Meadow

The missing ticket

I was at an airport and I was late to board my plane. I had my phone out and I was frantically looking for my airplane ticket. Every time I thought I found it I would show it to the clerk who invariably proceeded to tell me that what I was showing them wasn't a valid ticket, which threw me again into a panic as I looked for it. I was flustered and stressed that I wouldn't be able to get to my flight in time. I felt like an idiot for not having had my boarding pass ready beforehand.


I think all of this happened in the check-in part, so before I was actually inside the gates area. I get the impression that I was going to travel by myself for work reasons, and losing my flight meant I had to explain to my boss why, since the company had paid for it; though I wasn't really that worried about this as I was about not finding the ticket.

It's an interesting dream.

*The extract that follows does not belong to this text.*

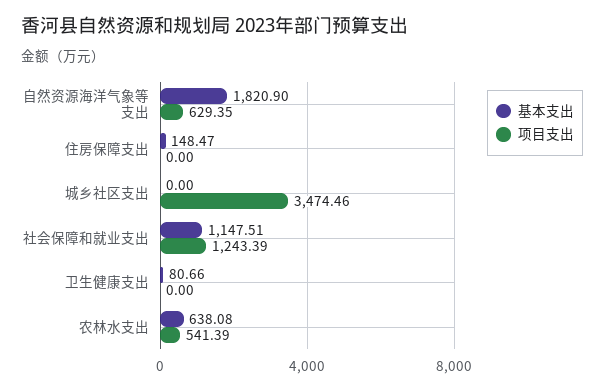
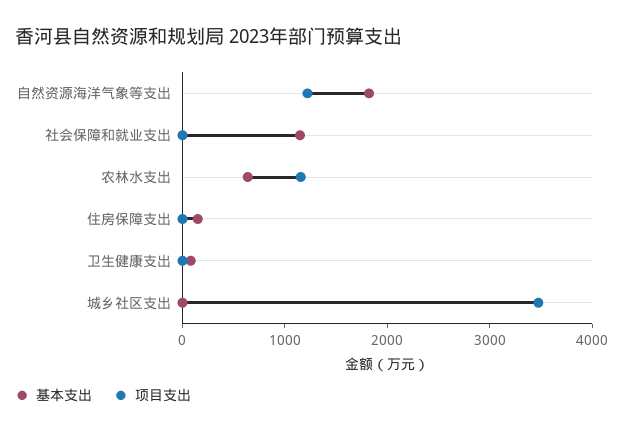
项目支出, 自然资源海洋气象等支出: 629.35 -> 1200
项目支出, 社会保障和就业支出: 1243.39 -> 0
项目支出, 农林水支出: 541.39 -> 1200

Airplanes take you places, and I interpret them to be a symbol of growth. The check-in booth is important since it is a liminal area, representing the threshold between normal life and access to the mechanisms of change and travel.

My misplacing of the tickets is strange, since I'm usually quite well organized in these matters, not to mention that technology makes most of the work for us nowadays. This means that perhaps this is an important symbol here. The ticket is sort of my authorization to undergo the process of transformation. Maybe the fact that I thought I had it but can't find it suggests I'm not yet internally convinced that I'm actually ready to undergo this transformation, even though I desire it?

Another interesting symbol is the clerk. He stoutly keeps rejecting my attempts at authentication, over and over. Maybe he can be seen as a king of critic here? I wonder though if he's being a protector (protecting me from something I'm not ready to experience), or whether he's a negative influence (sabotaging my attempt at self-growth). Maybe he can actually be both at the same time? The strict, unfriendly attitude seems to suggest the latter, but the fact that I don't view him as the enemy (I'm my own enemy here) suggests it can also be a bit of the former. Though I think it's more negative than positive, as the attitude does seem to be saying You're probably not good enough.